Der Hass - Prediger und seine Hass - Rede  - QR Code Friendly
Als der Leserbriefschreiber fünf Jahre alt war, hörte er zum ersten Male eine Rede Hitlers im Radio, damals „Volksempfänger“ genannt. Ich war entsetzt. Nach dem Ende der Rede fragte ich meine Eltern: „Warum war denn der Onkel so böse?“Die Antwort meiner Eltern weiß ich nicht mehr. Ich hatte die erste Hass – Rede meines Lebens gehört.

Hass ist ein Seelengift, das durch Ansteckung von Mensch zu Mensch – oder auch durch elektronische und soziale Medien – weiterverbreitet  wird und den Verstand lähmt. Wir Deutschen tun zu wenig dagegen. Eine Änderung und Ergänzung des Grundgesetzes ist überfällig wie folgt: „Jedermann hat das Recht, seine Meinung in Wort, Schrift und Bild frei zu äußern mit der Einschränkung, dass Hassreden eine Straftat sind.“

Die Hassprediger Hitler, Mussolini und Goebbels haben im Zweiten Weltkrieg mit der Methode der Hasserzeugung ganz Europa in den Abgrund gehetzt und 50 Millionen Tote produziert. Wehret den erneuten Anfängen!

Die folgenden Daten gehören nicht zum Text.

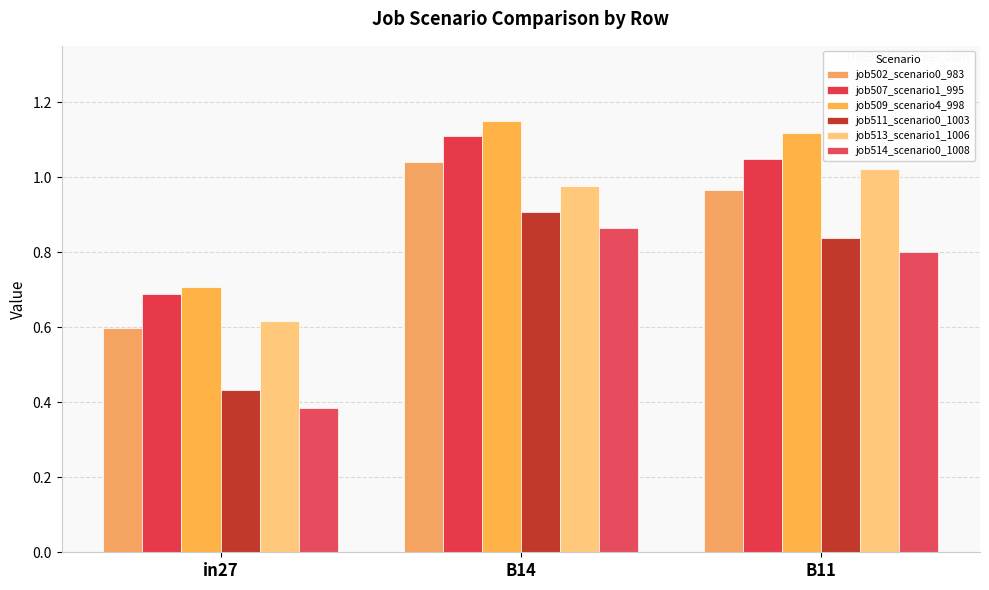

Which series changed the most between B14 and B11?

job502_scenario0_983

Alexander Gauland hat im Bundestag erklärt (Zitat): „Wir werden sie jagen!“ Er unterdrückte den Zusatz:“und zur Strecke bringen!“Am Ende einer Jagd gibt es immer einen oder mehrere Tote. An wen dachte Alexander Gauland da?

Wenn Gauland es „nicht so gemeint haben sollte“, dann sollte er künftig seine Bundestagsreden mit mehr geistiger und verbaler Disziplin vorbereiten und halten, wie es eines Bundestagsabgeordneten würdig ist.

Der Erzeugung und Verbreitung von Hass muss dringend in Deutschland, Europa und der ganzen Welt gesetzlich begegnet werden, sonst wird eines Tages ein Flächenbrand des Hasses die menschliche Zivilisation vernichten.

Der „dickste Brocken“, der überwunden werden muss, ist der „Oberhasser“ im Weißen Haus!

Im Übrigen, Herr Gauland, die Hauptursache unseres Flüchtlingsproblems ist nicht eine zu mitleidige Bundeskanzlerin, sondern der Bruch des durch alle Regierungen der Welt ihren Völkern in der Präambel der Charta der Vereinten Nationen 1945 gegebene Versprechens: „Wir, die Völker der Vereinten Nationen, sind fest entschlossen, künftige Generationen vor der Geißel des Krieges zu bewahren!“Die Folge des Bruches dieses Versprechens ist das globale Flüchtlingsproblem.

Meine Damen und Herren Mitglieder der AfD, stecken Sie Ihre Nasen doch bitte einmal in die immer noch gültige Charta der Vereinten Nationen und geben Sie sich selber Nachhilfeunterricht in Geschichte!